Exercise requirements
Produce as output only the lines below starting at the line with "is a participant in the Amazon" and continuing through the line with "sorderly currency movements", each one exactly as written.

-- -- --

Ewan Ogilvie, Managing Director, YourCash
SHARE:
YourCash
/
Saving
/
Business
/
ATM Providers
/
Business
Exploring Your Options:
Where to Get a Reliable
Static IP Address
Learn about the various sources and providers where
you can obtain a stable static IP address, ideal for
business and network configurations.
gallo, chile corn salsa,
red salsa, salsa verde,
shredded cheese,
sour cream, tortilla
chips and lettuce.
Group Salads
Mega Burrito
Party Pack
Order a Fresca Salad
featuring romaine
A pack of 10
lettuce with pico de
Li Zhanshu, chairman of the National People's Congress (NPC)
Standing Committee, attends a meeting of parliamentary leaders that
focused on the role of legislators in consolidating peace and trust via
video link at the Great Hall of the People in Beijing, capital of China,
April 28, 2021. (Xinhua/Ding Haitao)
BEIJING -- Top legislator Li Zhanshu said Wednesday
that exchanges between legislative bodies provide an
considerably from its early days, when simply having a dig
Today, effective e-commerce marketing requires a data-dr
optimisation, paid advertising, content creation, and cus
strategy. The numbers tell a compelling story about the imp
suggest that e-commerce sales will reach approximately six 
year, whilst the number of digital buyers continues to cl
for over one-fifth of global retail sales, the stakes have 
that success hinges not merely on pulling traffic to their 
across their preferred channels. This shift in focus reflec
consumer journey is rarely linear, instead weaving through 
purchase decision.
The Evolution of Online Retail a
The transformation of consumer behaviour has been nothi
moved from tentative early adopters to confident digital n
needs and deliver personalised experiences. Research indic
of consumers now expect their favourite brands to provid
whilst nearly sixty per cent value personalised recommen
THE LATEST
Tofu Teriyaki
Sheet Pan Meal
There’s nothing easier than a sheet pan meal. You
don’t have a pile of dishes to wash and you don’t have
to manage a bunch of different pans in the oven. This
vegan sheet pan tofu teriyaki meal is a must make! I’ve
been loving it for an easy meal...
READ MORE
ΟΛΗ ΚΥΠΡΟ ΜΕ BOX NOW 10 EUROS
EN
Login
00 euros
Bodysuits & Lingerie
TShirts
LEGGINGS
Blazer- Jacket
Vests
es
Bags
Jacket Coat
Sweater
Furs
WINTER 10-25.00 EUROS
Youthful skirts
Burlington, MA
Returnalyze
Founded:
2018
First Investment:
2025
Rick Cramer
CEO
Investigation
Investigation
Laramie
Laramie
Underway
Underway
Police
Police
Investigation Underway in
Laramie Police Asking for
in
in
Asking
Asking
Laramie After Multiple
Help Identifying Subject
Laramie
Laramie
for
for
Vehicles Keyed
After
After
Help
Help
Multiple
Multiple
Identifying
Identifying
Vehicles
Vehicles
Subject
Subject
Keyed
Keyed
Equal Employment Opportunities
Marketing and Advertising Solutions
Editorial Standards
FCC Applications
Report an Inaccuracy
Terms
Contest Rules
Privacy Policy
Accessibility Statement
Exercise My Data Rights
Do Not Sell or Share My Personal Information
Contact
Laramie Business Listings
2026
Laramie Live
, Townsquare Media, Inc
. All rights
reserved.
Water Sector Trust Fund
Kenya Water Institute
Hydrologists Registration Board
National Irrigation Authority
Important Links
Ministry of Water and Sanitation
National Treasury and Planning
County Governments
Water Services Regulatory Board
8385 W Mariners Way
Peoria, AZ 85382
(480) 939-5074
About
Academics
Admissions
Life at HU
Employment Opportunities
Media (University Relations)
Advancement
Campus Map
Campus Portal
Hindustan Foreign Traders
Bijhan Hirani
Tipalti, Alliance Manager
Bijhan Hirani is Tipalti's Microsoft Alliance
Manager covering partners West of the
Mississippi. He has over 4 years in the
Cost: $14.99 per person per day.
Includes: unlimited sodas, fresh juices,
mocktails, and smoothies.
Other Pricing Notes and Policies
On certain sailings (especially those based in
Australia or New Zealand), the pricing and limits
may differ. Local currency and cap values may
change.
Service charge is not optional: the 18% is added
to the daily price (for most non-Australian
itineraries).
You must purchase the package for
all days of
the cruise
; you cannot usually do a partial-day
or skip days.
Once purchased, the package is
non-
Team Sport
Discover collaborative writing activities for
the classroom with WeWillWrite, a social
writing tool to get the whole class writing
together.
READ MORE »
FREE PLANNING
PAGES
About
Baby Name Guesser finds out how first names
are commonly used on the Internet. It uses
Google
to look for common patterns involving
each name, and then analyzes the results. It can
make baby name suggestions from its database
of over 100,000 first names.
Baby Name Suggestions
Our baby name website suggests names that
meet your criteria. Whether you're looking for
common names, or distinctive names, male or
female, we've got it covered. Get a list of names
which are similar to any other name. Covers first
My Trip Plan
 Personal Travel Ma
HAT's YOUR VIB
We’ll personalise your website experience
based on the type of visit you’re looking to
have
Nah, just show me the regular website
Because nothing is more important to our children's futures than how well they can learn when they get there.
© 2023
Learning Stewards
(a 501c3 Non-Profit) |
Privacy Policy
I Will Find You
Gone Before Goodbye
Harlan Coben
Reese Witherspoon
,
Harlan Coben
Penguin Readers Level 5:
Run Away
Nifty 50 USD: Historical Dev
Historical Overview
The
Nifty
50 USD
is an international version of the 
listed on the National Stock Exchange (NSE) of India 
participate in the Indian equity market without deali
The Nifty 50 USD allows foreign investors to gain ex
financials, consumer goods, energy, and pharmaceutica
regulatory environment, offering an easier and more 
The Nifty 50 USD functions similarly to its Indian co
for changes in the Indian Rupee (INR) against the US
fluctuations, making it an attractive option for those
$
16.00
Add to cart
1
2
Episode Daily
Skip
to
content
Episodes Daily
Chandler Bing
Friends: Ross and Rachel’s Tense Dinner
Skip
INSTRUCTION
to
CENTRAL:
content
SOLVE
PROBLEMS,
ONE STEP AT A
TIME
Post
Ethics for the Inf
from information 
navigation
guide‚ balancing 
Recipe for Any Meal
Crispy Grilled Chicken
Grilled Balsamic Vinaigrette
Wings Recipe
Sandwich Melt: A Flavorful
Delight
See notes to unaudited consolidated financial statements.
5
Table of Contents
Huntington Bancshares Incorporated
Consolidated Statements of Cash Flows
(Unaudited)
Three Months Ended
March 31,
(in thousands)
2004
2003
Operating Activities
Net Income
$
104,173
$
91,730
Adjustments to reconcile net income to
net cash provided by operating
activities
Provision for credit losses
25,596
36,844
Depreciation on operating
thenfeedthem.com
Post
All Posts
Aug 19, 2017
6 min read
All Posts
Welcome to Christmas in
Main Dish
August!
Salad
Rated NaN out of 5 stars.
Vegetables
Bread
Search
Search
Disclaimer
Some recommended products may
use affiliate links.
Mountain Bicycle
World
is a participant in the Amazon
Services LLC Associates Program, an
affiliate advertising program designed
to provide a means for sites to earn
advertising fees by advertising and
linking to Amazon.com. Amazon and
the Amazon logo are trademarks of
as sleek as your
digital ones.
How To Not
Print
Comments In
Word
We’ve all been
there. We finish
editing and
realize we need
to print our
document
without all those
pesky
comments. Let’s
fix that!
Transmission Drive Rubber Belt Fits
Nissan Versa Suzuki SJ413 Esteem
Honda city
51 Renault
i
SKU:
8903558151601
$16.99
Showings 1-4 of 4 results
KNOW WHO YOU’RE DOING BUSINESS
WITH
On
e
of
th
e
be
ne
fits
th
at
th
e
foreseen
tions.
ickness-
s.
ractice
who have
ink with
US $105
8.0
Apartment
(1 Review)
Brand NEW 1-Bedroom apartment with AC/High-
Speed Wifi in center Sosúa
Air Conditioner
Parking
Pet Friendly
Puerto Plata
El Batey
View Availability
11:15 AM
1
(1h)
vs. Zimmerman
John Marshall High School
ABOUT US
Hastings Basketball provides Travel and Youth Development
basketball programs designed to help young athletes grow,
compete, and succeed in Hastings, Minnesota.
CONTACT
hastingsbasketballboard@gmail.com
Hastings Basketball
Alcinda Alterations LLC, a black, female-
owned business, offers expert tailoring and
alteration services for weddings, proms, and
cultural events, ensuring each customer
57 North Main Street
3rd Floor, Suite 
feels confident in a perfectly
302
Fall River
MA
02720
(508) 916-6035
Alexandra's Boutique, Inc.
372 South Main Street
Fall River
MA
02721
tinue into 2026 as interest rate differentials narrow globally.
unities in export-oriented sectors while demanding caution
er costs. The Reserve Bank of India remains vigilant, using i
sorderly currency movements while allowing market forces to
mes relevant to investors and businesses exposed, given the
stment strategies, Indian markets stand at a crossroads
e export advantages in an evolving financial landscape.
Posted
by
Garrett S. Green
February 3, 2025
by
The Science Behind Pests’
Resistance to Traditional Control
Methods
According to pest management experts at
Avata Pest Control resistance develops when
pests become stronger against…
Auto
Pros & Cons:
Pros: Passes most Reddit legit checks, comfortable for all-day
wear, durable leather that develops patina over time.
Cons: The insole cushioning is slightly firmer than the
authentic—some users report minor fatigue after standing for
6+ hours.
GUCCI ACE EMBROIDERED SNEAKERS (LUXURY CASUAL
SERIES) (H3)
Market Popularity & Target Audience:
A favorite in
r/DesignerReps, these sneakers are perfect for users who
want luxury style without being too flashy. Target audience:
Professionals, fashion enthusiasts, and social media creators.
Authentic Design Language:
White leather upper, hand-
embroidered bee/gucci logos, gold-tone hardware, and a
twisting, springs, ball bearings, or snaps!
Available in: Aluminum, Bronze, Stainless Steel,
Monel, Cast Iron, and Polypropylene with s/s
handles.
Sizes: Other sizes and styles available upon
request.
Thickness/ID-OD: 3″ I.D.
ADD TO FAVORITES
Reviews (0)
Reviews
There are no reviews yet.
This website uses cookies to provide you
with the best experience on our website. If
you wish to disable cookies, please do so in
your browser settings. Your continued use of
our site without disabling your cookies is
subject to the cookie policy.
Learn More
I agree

-- -- --

Answer for this exercise
is a participant in the Amazon
Services LLC Associates Program, an
affiliate advertising program designed
to provide a means for sites to earn
advertising fees by advertising and
linking to Amazon.com. Amazon and
the Amazon logo are trademarks of
as sleek as your
digital ones.
How To Not
Print
Comments In
Word
We’ve all been
there. We finish
editing and
realize we need
to print our
document
without all those
pesky
comments. Let’s
fix that!
Transmission Drive Rubber Belt Fits
Nissan Versa Suzuki SJ413 Esteem
Honda city
51 Renault
i
SKU:
8903558151601
$16.99
Showings 1-4 of 4 results
KNOW WHO YOU’RE DOING BUSINESS
WITH
On
e
of
th
e
be
ne
fits
th
at
th
e
foreseen
tions.
ickness-
s.
ractice
who have
ink with
US $105
8.0
Apartment
(1 Review)
Brand NEW 1-Bedroom apartment with AC/High-
Speed Wifi in center Sosúa
Air Conditioner
Parking
Pet Friendly
Puerto Plata
El Batey
View Availability
11:15 AM
1
(1h)
vs. Zimmerman
John Marshall High School
ABOUT US
Hastings Basketball provides Travel and Youth Development
basketball programs designed to help young athletes grow,
compete, and succeed in Hastings, Minnesota.
CONTACT
hastingsbasketballboard@gmail.com
Hastings Basketball
Alcinda Alterations LLC, a black, female-
owned business, offers expert tailoring and
alteration services for weddings, proms, and
cultural events, ensuring each customer
57 North Main Street
3rd Floor, Suite 
feels confident in a perfectly
302
Fall River
MA
02720
(508) 916-6035
Alexandra's Boutique, Inc.
372 South Main Street
Fall River
MA
02721
tinue into 2026 as interest rate differentials narrow globally.
unities in export-oriented sectors while demanding caution
er costs. The Reserve Bank of India remains vigilant, using i
sorderly currency movements while allowing market forces to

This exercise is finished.